## REQUIRED ACTION
Word for word, retype the lines from the one containing "9 431 473.4" to the one containing "350 144 5253" below, keeping both end lines and dropping the pictures.

════════════════

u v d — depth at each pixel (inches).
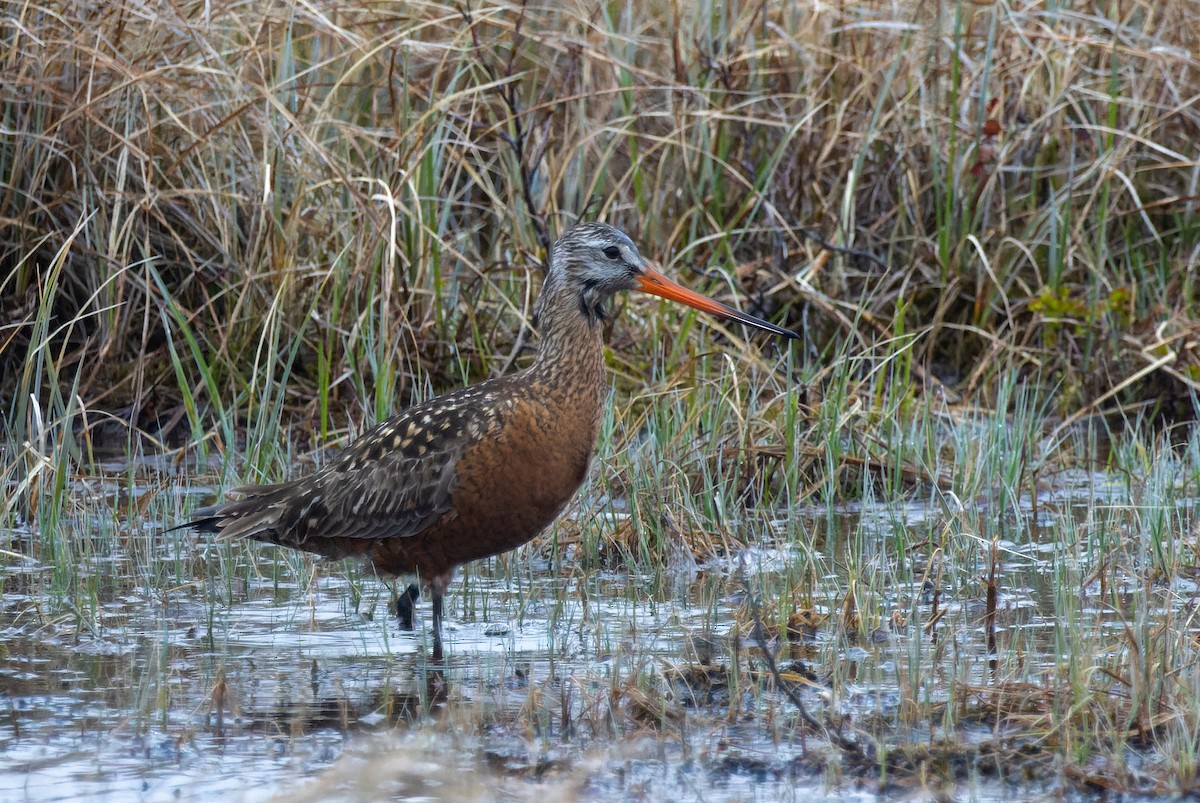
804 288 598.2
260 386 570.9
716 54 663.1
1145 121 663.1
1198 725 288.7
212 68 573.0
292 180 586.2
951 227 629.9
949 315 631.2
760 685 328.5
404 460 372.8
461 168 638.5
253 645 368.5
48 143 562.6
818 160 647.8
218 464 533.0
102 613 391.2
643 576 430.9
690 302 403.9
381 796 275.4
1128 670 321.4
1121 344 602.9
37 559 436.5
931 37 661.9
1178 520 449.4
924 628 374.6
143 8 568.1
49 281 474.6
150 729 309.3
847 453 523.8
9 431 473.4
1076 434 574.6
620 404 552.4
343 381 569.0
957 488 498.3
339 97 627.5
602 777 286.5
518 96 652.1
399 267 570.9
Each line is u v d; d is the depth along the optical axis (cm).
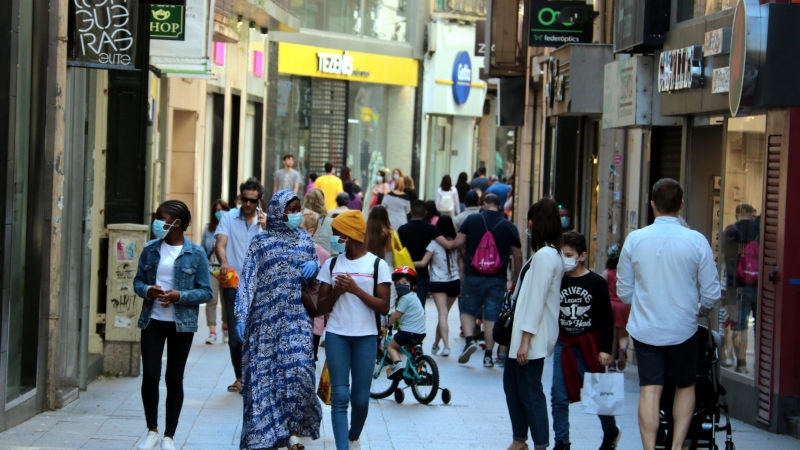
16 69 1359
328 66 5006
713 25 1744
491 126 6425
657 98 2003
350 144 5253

════════════════

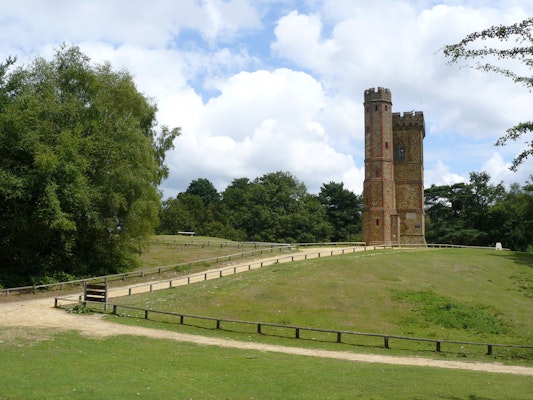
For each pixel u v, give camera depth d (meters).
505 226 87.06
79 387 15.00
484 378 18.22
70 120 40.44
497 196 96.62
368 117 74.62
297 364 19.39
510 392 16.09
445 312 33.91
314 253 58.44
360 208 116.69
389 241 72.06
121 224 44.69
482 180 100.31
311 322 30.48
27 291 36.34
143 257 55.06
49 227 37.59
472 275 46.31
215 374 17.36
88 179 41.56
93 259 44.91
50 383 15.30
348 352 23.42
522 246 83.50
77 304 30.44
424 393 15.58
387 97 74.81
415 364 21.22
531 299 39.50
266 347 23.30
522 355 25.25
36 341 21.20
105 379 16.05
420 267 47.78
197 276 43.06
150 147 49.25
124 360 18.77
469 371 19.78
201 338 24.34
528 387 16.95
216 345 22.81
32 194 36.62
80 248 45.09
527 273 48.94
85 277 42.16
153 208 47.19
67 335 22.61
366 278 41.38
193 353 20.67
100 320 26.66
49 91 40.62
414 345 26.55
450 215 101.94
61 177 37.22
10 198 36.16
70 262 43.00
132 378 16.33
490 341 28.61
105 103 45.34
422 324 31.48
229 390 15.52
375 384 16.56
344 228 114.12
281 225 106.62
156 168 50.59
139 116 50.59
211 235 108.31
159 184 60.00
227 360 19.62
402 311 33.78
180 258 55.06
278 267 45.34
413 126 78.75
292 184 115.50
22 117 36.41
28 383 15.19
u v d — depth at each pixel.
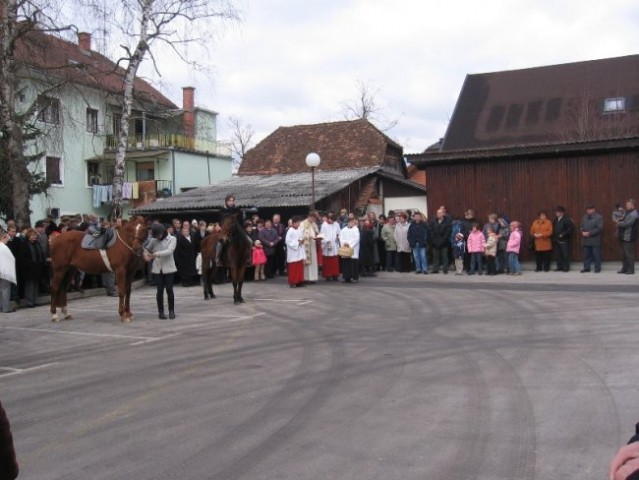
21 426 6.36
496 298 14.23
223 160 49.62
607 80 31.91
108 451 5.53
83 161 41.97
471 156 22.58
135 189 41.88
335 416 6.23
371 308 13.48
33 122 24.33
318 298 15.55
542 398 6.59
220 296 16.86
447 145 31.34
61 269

════════════════

## TASK OUTPUT
9 431 473.4
1076 434 574.6
620 404 552.4
343 381 569.0
957 488 498.3
339 97 627.5
602 777 286.5
518 96 652.1
399 267 570.9
Each line is u v d; d is the depth along the optical axis (cm).
16 69 1359
328 66 5006
713 25 1744
491 126 6425
657 98 2003
350 144 5253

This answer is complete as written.